─── The data ───
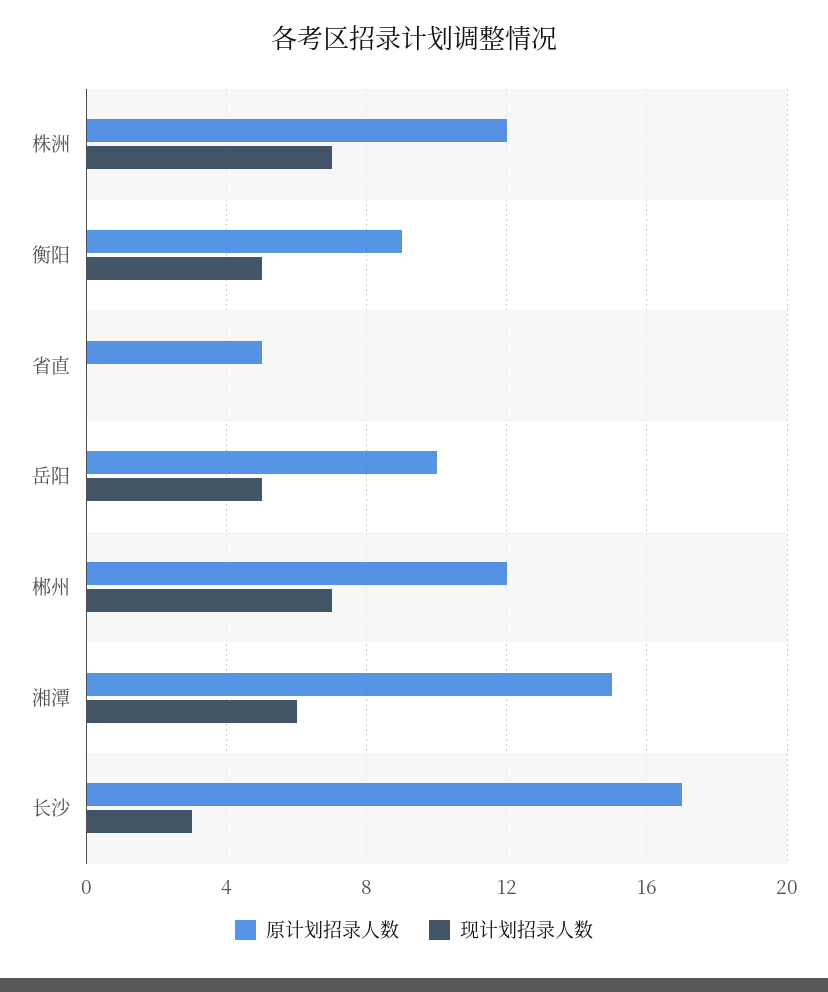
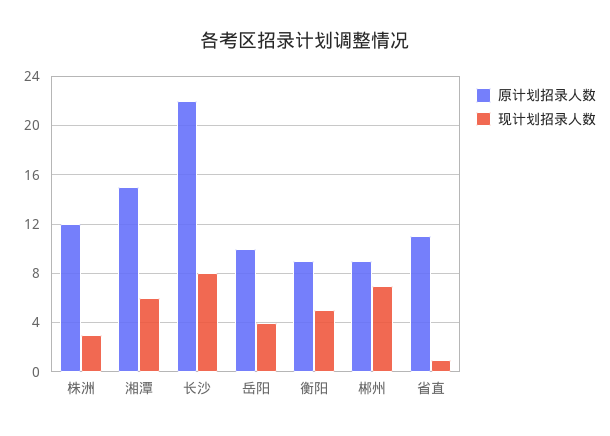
  {
    "原计划招录人数": {
      "株洲": 12,
      "衡阳": 9,
-     "省直": 5,
+     "省直": 11,
      "岳阳": 10,
-     "郴州": 12,
+     "郴州": 9,
      "湘潭": 15,
-     "长沙": 17
+     "长沙": 22
    },
    "现计划招录人数": {
-     "株洲": 7,
+     "株洲": 3,
      "衡阳": 5,
-     "省直": 0,
+     "省直": 1,
-     "岳阳": 5,
+     "岳阳": 4,
      "郴州": 7,
      "湘潭": 6,
-     "长沙": 3
+     "长沙": 8
    }
  }

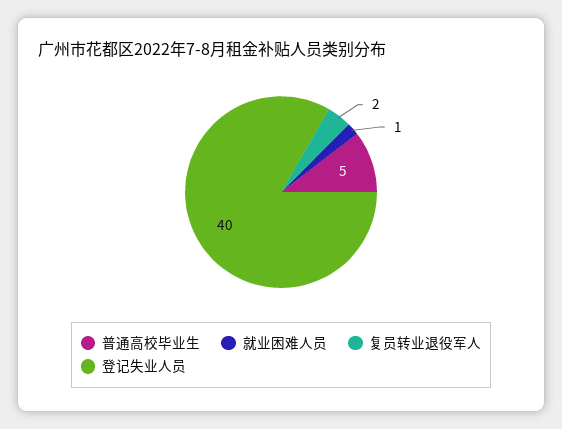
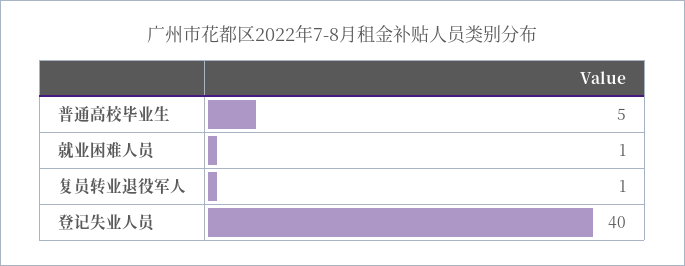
  {
    "普通高校毕业生": 5,
    "就业困难人员": 1,
-   "复员转业退役军人": 2,
+   "复员转业退役军人": 1,
    "登记失业人员": 40
  }

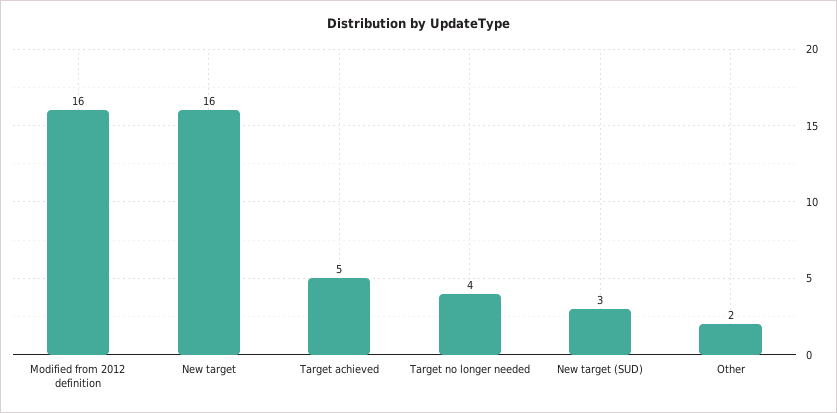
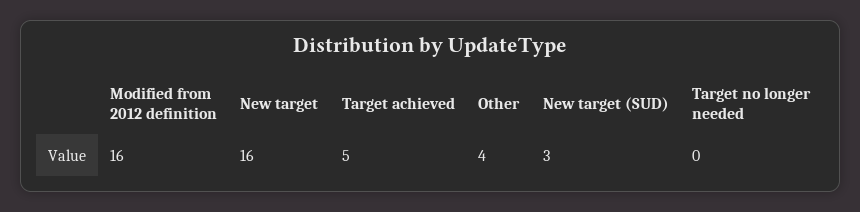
  {
    "Modified from 2012 definition": 16,
    "New target": 16,
    "Target achieved": 5,
-   "Target no longer needed": 4,
+   "Target no longer needed": 0,
    "New target (SUD)": 3,
-   "Other": 2
+   "Other": 4
  }

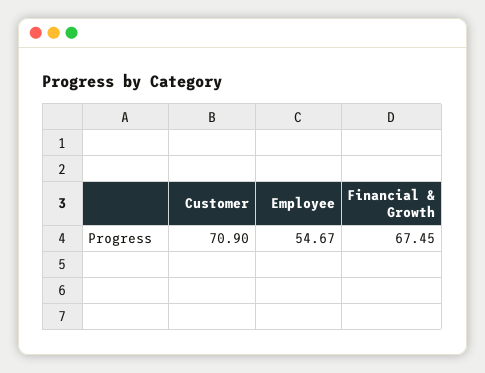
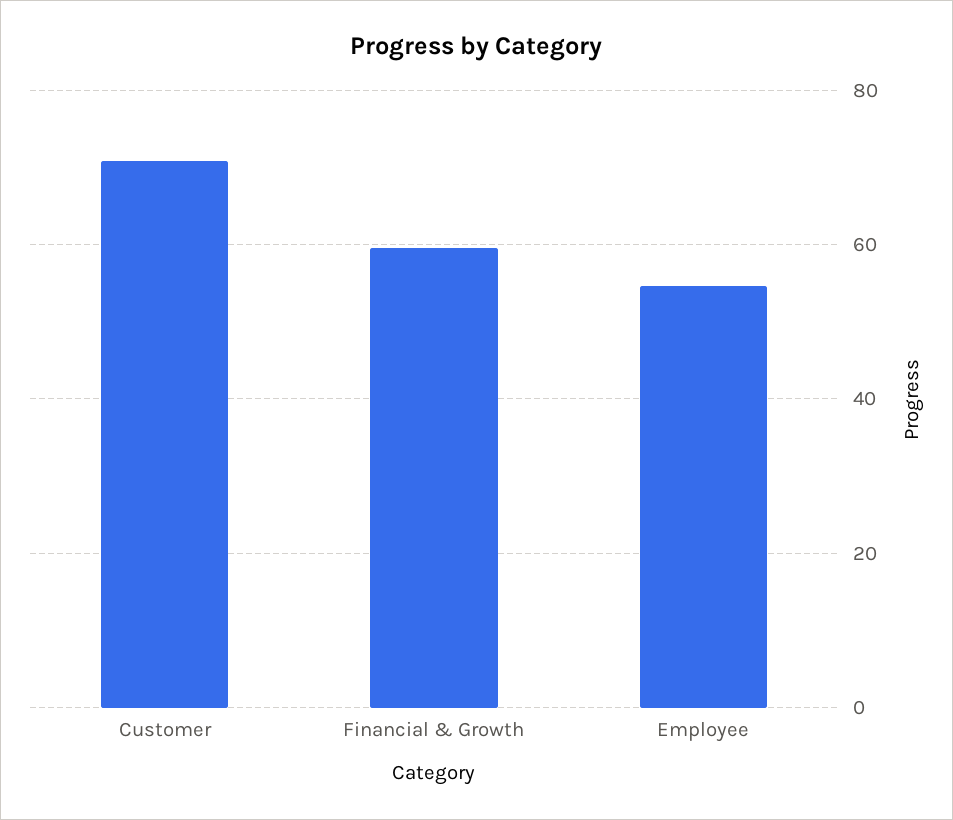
  {
    "Customer": 70.9,
    "Employee": 54.67,
-   "Financial & Growth": 67.45
+   "Financial & Growth": 60
  }

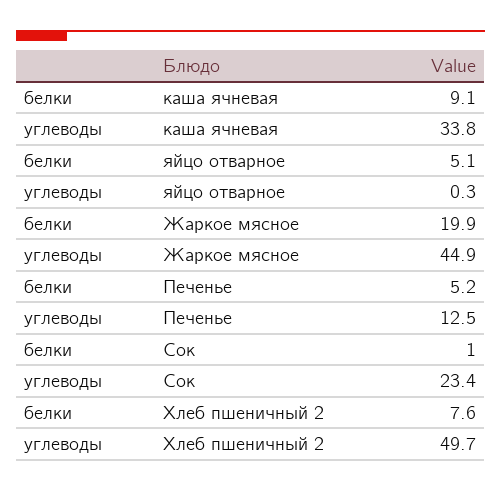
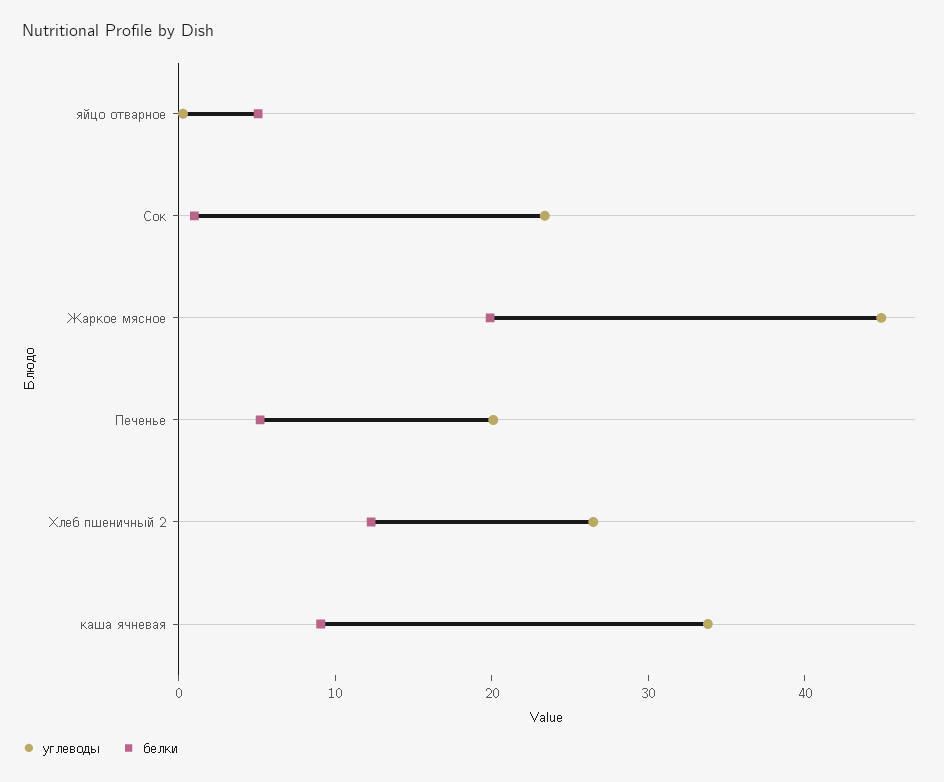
  {
    "белки": {
      "каша ячневая": 9.1,
      "яйцо отварное": 5.1,
      "Жаркое мясное": 19.9,
      "Печенье": 5.2,
      "Сок": 1,
-     "Хлеб пшеничный 2": 7.6
+     "Хлеб пшеничный 2": 12
    },
    "углеводы": {
      "каша ячневая": 33.8,
      "яйцо отварное": 0.3,
      "Жаркое мясное": 44.9,
-     "Печенье": 12.5,
+     "Печенье": 20,
      "Сок": 23.4,
-     "Хлеб пшеничный 2": 49.7
+     "Хлеб пшеничный 2": 26
    }
  }

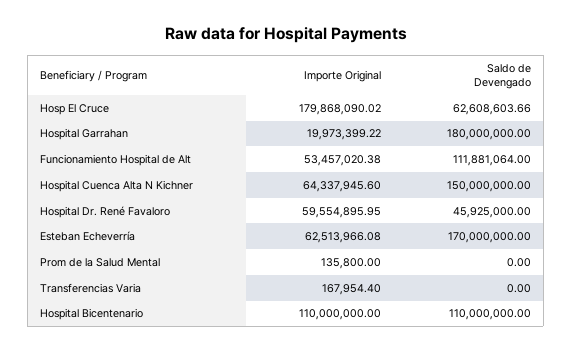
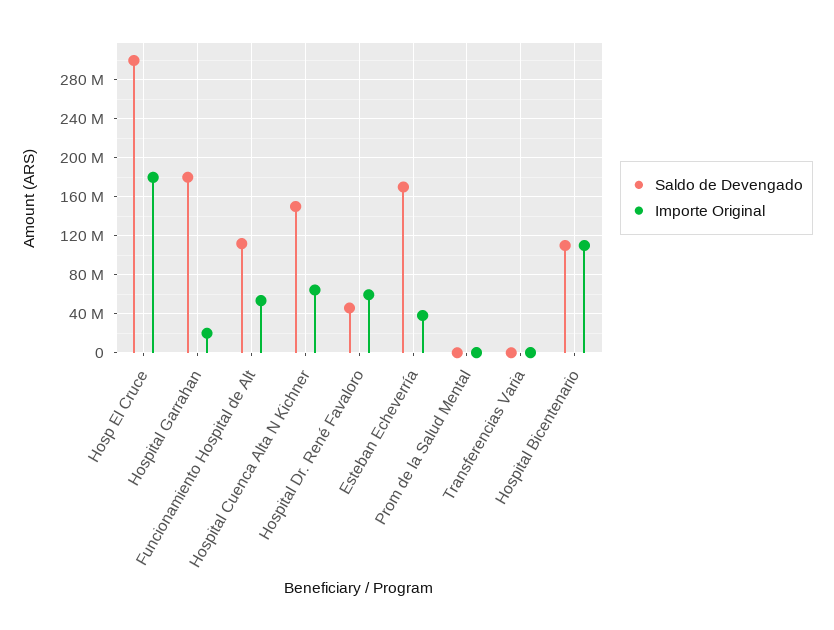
  {
    "Importe Original": {
      "Hosp El Cruce": 179868090.02,
      "Hospital Garrahan": 19973399.22,
      "Funcionamiento Hospital de Alt": 53457020.38,
      "Hospital Cuenca Alta N Kichner": 64337945.6,
      "Hospital Dr. René Favaloro": 59554895.95,
-     "Esteban Echeverría": 62513966.08,
+     "Esteban Echeverría": 40000000,
      "Prom de la Salud Mental": 135800,
      "Transferencias Varia": 167954.4,
      "Hospital Bicentenario": 110000000
    },
    "Saldo de Devengado": {
-     "Hosp El Cruce": 62608603.66,
+     "Hosp El Cruce": 300000000,
      "Hospital Garrahan": 180000000,
      "Funcionamiento Hospital de Alt": 111881064,
      "Hospital Cuenca Alta N Kichner": 150000000,
      "Hospital Dr. René Favaloro": 45925000,
      "Esteban Echeverría": 170000000,
      "Prom de la Salud Mental": 0,
      "Transferencias Varia": 0,
      "Hospital Bicentenario": 110000000
    }
  }

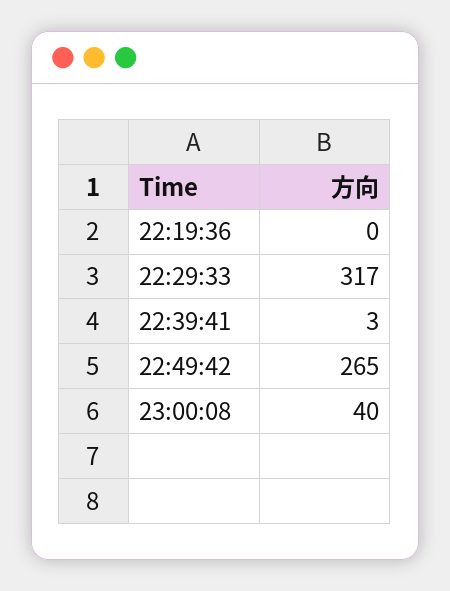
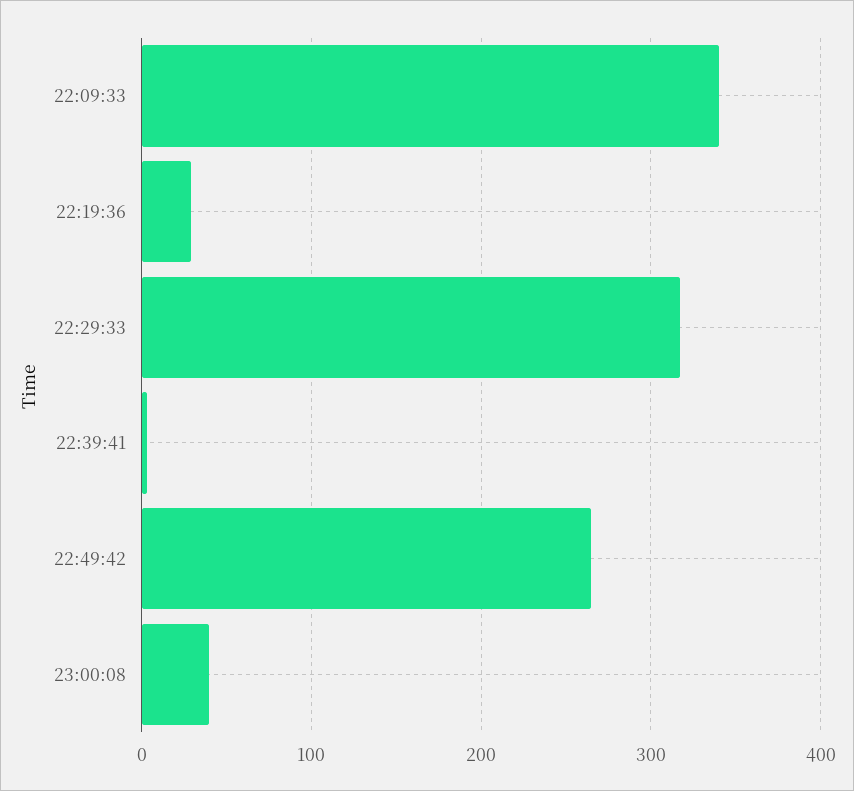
  {
-   "22:19:36": 0,
+   "22:19:36": 30,
    "22:29:33": 317,
    "22:39:41": 3,
    "22:49:42": 265,
-   "23:00:08": 40
+   "23:00:08": 40,
+   "22:09:33": 340
  }

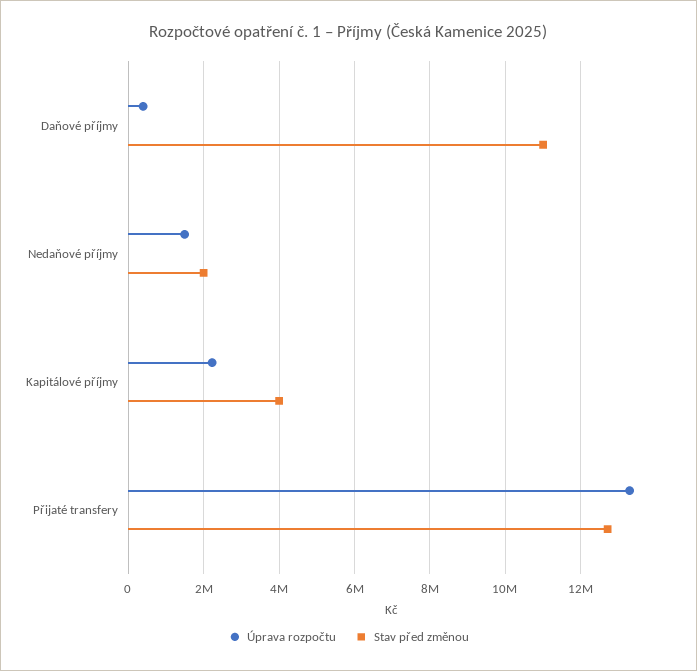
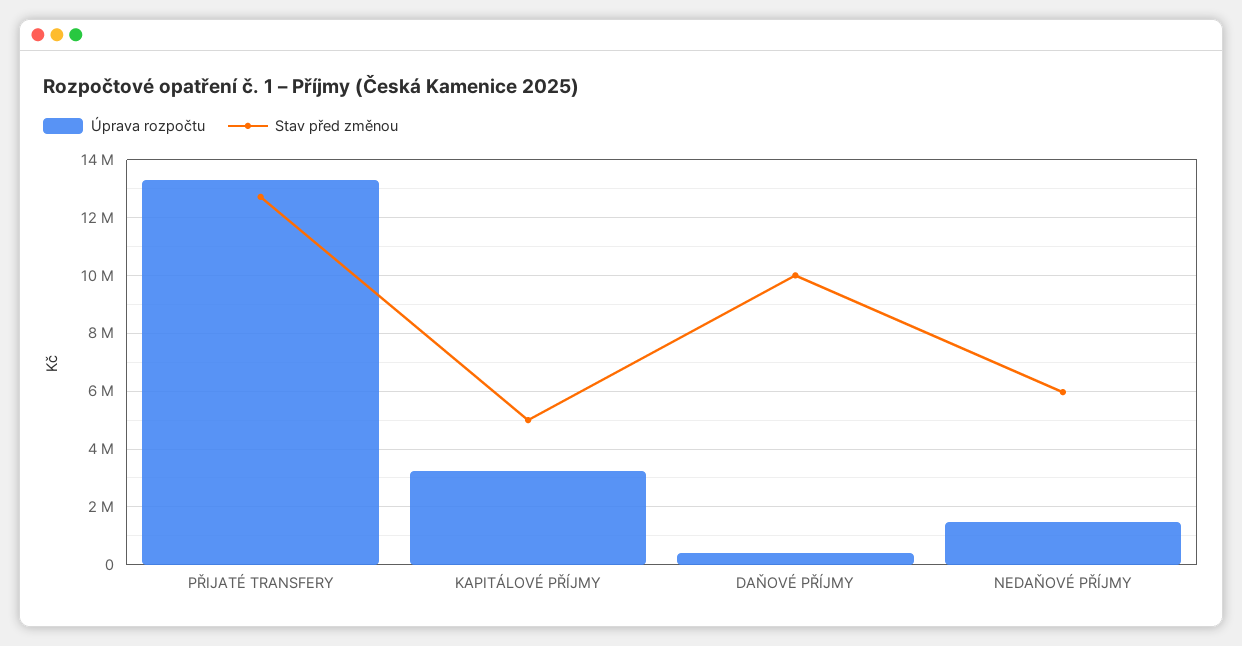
  {
    "Úprava rozpočtu": {
      "Daňové příjmy": 400000,
      "Nedaňové příjmy": 1400000,
-     "Kapitálové příjmy": 2200000,
+     "Kapitálové příjmy": 3250000,
      "Přijaté transfery": 13200000
    },
    "Stav před změnou": {
-     "Daňové příjmy": 11000000,
+     "Daňové příjmy": 10000000,
-     "Nedaňové příjmy": 2000000,
+     "Nedaňové příjmy": 6000000,
-     "Kapitálové příjmy": 4000000,
+     "Kapitálové příjmy": 5000000,
      "Přijaté transfery": 12800000
    }
  }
───
**Required work:** Across the records above, count the lines holding "Financial" and write down only that count.

**Reply:** 2